P-198 MP-2: Polymorphisms at the chromogranin A and B loci are risk factors for hypertensive end-stage renal disease in African Americans

Chomogranins A (CHGA) and B (CHGB), soluble, acidic proteins stored in neuroendocrine secretory vesicles, are differentially expressed in genetic hypertension, both human and rodent.
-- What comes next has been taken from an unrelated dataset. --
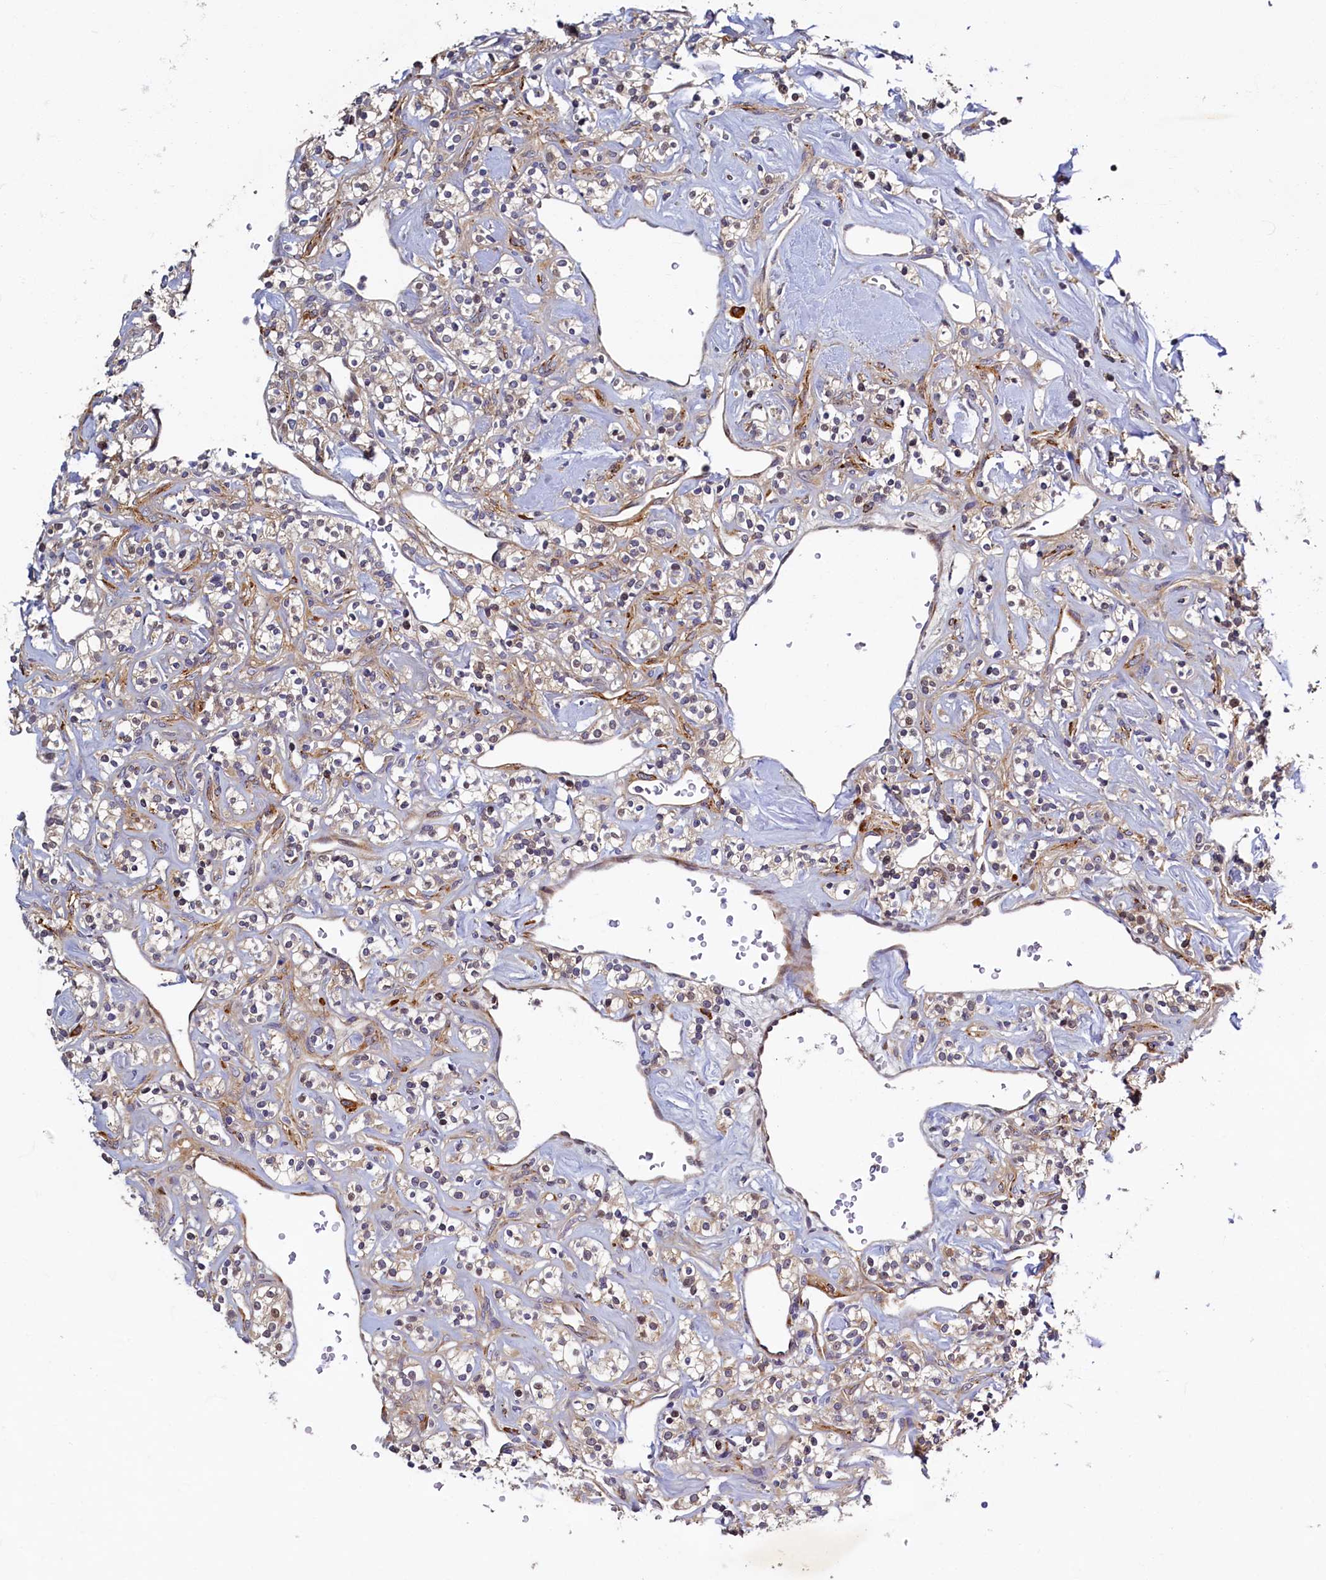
{"staining": {"intensity": "weak", "quantity": "<25%", "location": "cytoplasmic/membranous"}, "tissue": "renal cancer", "cell_type": "Tumor cells", "image_type": "cancer", "snomed": [{"axis": "morphology", "description": "Adenocarcinoma, NOS"}, {"axis": "topography", "description": "Kidney"}], "caption": "Histopathology image shows no protein staining in tumor cells of renal cancer tissue. (Brightfield microscopy of DAB (3,3'-diaminobenzidine) IHC at high magnification).", "gene": "SLC16A14", "patient": {"sex": "male", "age": 77}}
Since hypertensive end-stage renal disease (HT-ESRD) is far more prevalent in African Americans than in the general population, we examined whether common polymorphisms at CHGA/B predict HT-ESRD in blacks. We genotyped 24 CHGA/B single nucleotide polymorphisms (SNPs) in n=58 blacks with a diagnosis of HT-ESRD, and n=150 non-disease black controls. Three genomic regions were associated with HT-ESRD: 2 at CHGA and 1 at CHGB. In the CHGA promoter region G-462A→T-415C→C-89A, ATC was more frequent in the HT-ESRD group (OR=2.29; 95% CI: 1.00–5.24). The second ESRD-associated CHGA haplotype spanned a portion of the coding region: G8540C[Glu246Asp]→C9610T[Arg381Trp]→G12602C. This region contained 2 haplotypes acting in opposing fashion: the CCG haplotype conferred risk of HT-ESRD (OR=2.78; 95% CI: 1.14–7.81), while the GCC was protective (OR=0.21; 95% CI: 0.07–0.65). In CHGB region C10501T→A11727G[Glu348Glu], the CA haplotype was protective against development of HT-ESRD (OR= 0.34; 95% CI: 0.16–0.70). The coding haplotypes of CHGA were associated with a proximate biochemical phenotype (p=0.024): a progressive rise in CHGA116–439 from subjects with the protection haplotype (GCC), through the reference group, to the risk haplotype (CCG) group. Thus, the risk haplotype activated gene expression in vivo, while the protection diminished expression. A similar trend was seen with CHGB. In conclusion, common variants at both CHGA/B appear to be associated with risk of HT-ESRD in African Americans. These haplotypes were also associated with altered plasma levels of CHGA/B peptide fragments, consistent with augmented chromaffin granule biogenesis and sympathetic nervous hyperactivity by the risk variants. The results indicate that common genetic variants in the catecholamine storage and release pathway confer risk of HT-ESRD, and suggest novel approaches for prediction, diagnosis, and treatment of this disorder.